• **YOUR OBJECTIVE**: State how many lines in the records below contain the word "gallbladder". Reply with the number alone.

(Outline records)
━━━━━━━━━━
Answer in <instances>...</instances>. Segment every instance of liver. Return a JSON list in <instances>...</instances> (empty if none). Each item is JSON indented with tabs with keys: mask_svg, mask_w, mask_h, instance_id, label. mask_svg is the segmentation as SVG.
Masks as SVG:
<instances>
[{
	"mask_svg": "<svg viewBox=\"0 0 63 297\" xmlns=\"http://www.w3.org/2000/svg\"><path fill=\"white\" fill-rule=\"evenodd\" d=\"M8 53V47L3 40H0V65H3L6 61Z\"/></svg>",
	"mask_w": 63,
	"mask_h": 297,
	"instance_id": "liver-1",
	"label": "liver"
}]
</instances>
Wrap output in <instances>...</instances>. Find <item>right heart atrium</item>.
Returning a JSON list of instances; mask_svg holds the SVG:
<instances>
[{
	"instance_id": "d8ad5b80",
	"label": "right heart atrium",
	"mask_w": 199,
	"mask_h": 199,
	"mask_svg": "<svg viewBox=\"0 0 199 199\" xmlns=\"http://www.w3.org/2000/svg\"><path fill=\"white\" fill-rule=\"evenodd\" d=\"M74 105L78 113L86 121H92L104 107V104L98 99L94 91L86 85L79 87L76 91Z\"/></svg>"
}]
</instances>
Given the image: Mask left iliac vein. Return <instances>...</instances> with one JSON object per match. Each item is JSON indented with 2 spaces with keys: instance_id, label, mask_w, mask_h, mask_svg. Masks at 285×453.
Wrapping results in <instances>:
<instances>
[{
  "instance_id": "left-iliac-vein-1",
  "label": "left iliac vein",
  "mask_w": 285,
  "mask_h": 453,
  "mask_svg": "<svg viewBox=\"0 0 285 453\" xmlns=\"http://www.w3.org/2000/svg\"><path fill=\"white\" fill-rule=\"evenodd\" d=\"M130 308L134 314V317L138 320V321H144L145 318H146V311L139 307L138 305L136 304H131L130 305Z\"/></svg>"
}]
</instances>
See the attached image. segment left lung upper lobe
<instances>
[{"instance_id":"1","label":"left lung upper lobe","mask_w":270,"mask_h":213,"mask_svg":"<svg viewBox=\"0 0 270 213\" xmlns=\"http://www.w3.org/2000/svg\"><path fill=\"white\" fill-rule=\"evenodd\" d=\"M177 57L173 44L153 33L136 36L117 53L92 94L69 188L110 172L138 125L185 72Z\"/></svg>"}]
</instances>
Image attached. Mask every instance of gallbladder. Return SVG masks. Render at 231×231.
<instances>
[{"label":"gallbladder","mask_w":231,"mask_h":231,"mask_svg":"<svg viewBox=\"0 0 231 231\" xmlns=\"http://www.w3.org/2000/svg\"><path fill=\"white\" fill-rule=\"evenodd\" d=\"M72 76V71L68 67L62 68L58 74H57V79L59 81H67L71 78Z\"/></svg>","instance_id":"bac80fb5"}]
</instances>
━━━━━━━━━━
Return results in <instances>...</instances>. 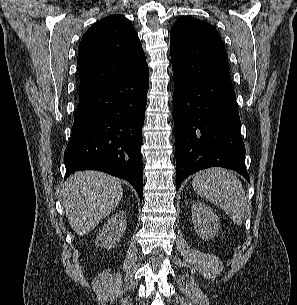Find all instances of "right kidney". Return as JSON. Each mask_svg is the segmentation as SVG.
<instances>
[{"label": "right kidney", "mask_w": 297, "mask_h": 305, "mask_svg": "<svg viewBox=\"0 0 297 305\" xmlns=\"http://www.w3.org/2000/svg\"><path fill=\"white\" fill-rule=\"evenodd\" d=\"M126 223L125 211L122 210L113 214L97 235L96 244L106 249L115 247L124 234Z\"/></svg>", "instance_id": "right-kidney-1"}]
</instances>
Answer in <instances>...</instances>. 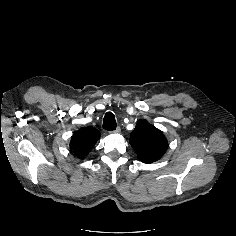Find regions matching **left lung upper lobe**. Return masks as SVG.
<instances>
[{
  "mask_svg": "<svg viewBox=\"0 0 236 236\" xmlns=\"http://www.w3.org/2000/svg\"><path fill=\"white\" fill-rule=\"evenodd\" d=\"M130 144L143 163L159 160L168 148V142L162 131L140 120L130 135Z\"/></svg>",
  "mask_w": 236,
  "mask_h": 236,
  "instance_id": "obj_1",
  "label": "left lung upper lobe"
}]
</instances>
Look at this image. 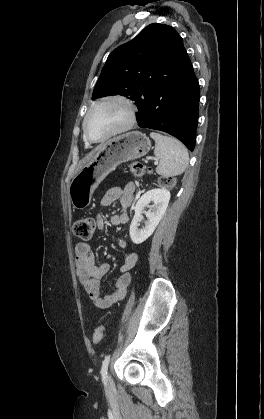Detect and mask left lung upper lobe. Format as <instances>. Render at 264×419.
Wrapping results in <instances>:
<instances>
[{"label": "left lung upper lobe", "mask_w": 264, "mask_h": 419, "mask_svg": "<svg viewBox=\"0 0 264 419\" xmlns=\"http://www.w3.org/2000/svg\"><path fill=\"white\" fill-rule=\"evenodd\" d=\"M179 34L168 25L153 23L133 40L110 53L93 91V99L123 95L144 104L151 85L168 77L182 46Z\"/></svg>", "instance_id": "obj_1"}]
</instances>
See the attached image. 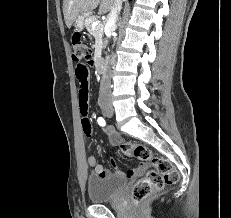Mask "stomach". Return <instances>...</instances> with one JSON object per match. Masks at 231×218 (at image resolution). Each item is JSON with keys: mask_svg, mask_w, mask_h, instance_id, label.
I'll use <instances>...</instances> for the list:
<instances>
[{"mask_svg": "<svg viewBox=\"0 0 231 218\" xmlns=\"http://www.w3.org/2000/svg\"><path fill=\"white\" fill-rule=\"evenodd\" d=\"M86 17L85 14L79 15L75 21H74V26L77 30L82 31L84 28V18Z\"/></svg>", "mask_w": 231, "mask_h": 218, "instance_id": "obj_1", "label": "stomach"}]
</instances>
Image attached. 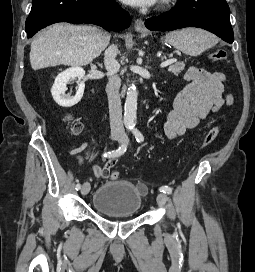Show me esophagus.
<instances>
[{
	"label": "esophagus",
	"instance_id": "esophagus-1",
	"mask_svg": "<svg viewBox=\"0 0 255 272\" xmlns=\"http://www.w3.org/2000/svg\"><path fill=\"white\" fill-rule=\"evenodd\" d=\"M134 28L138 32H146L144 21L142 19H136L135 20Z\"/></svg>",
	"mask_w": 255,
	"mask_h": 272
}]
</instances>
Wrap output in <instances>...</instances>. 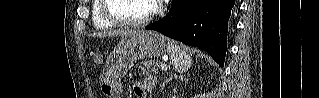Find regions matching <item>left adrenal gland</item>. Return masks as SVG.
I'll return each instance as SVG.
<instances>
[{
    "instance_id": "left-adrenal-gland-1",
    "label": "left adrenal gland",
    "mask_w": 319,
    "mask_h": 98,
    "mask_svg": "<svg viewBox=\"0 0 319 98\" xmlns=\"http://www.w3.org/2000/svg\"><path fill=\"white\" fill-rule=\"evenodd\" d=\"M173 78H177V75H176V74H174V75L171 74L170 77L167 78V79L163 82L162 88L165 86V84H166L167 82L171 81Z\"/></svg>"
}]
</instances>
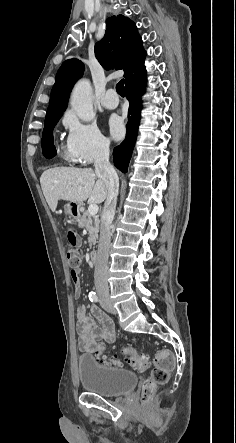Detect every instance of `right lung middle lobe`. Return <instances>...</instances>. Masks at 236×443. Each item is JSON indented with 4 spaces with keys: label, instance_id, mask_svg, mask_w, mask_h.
━━━━━━━━━━
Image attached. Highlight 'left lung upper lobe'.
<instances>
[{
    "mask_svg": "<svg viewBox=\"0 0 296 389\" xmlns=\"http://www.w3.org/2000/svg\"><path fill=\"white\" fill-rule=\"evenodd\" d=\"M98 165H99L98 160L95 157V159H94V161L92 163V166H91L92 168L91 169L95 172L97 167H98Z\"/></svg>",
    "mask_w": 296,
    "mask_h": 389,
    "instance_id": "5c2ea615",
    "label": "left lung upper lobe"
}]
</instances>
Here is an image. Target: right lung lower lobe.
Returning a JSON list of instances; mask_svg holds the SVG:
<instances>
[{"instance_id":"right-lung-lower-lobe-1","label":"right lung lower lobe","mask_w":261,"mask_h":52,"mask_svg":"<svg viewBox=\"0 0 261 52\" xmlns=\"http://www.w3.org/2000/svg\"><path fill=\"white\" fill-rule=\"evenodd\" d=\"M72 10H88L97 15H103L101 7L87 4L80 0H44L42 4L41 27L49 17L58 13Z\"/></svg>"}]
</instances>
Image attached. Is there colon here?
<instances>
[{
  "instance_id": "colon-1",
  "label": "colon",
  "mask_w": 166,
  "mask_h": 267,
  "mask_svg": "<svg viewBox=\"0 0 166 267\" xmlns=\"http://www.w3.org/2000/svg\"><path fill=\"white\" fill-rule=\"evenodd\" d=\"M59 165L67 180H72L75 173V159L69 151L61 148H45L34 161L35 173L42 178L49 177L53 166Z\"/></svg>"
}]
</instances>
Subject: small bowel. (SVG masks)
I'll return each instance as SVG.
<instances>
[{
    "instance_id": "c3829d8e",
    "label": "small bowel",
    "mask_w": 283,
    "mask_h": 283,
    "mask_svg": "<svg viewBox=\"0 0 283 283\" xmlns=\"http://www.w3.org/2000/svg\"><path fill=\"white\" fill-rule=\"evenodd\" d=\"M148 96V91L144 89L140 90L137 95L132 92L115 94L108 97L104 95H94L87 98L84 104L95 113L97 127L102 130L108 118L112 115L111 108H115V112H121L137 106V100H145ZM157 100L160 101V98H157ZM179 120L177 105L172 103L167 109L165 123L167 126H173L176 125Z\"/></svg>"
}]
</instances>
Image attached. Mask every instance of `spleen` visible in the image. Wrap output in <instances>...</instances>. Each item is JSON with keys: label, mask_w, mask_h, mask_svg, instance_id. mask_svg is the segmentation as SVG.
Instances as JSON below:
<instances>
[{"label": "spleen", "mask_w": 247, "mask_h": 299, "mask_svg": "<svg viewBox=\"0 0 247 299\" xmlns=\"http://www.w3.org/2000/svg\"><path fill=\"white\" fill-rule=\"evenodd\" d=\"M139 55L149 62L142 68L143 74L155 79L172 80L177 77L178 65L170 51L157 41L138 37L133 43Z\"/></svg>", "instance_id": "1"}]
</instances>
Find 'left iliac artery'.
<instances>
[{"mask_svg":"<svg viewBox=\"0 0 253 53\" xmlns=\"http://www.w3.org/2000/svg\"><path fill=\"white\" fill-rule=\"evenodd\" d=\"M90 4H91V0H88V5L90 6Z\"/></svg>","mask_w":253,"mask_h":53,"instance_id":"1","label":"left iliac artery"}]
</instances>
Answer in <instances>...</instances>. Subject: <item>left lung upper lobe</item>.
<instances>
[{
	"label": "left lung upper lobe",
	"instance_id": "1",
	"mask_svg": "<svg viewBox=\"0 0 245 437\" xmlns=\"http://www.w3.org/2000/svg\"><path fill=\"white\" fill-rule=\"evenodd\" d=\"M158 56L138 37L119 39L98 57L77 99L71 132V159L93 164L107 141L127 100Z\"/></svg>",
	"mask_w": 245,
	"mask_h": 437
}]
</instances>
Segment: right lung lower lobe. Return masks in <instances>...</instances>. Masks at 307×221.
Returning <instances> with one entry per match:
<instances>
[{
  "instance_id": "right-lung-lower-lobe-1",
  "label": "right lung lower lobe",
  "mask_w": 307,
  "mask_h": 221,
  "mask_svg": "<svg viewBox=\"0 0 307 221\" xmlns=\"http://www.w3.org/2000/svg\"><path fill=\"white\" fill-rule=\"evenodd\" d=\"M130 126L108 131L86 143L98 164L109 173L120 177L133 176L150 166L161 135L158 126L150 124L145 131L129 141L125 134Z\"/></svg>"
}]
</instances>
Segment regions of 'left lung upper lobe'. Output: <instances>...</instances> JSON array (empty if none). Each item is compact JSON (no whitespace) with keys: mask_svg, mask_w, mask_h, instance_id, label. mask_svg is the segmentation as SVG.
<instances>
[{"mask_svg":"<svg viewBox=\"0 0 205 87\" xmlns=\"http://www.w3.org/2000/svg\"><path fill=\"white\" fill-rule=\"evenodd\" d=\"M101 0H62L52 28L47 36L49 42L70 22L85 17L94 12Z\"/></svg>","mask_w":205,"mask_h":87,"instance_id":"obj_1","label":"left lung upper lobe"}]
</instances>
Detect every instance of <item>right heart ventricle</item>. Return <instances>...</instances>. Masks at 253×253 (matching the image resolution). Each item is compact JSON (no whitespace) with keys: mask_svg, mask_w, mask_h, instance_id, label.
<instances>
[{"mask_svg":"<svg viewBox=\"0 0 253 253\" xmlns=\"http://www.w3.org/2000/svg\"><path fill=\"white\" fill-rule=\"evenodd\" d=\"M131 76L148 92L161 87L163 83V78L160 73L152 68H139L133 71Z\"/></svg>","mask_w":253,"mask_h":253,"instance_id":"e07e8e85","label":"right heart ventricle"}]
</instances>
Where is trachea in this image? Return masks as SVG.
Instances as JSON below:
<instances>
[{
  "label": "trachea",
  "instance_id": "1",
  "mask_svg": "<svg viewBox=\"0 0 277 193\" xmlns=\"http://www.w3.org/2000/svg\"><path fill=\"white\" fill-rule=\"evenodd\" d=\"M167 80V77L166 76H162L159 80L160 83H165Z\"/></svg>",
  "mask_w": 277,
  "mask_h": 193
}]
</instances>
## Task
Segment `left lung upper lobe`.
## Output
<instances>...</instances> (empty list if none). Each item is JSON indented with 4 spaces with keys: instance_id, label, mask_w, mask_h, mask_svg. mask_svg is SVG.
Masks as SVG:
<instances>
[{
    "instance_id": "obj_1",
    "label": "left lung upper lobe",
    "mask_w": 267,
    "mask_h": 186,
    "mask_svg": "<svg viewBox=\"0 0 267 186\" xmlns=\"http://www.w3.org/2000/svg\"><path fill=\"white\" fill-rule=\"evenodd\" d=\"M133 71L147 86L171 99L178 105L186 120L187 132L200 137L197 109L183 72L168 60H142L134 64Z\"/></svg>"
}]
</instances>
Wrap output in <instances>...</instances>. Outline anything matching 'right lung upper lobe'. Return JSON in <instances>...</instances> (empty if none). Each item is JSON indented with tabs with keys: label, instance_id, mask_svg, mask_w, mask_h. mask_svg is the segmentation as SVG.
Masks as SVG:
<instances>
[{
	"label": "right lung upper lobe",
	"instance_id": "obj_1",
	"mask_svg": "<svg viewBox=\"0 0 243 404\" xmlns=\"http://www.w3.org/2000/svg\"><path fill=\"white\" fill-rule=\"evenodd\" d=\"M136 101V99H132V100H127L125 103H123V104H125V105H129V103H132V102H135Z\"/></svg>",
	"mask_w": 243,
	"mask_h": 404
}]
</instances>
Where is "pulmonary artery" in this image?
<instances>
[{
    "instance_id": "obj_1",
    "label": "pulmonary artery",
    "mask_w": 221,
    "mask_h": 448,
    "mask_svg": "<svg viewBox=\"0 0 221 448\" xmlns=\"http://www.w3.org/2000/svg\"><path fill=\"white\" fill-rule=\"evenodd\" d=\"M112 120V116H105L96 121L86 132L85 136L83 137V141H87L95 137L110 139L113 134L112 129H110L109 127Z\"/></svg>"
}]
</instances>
━━━━━━━━━━
• **RESULT FOR THIS EXERCISE**: 2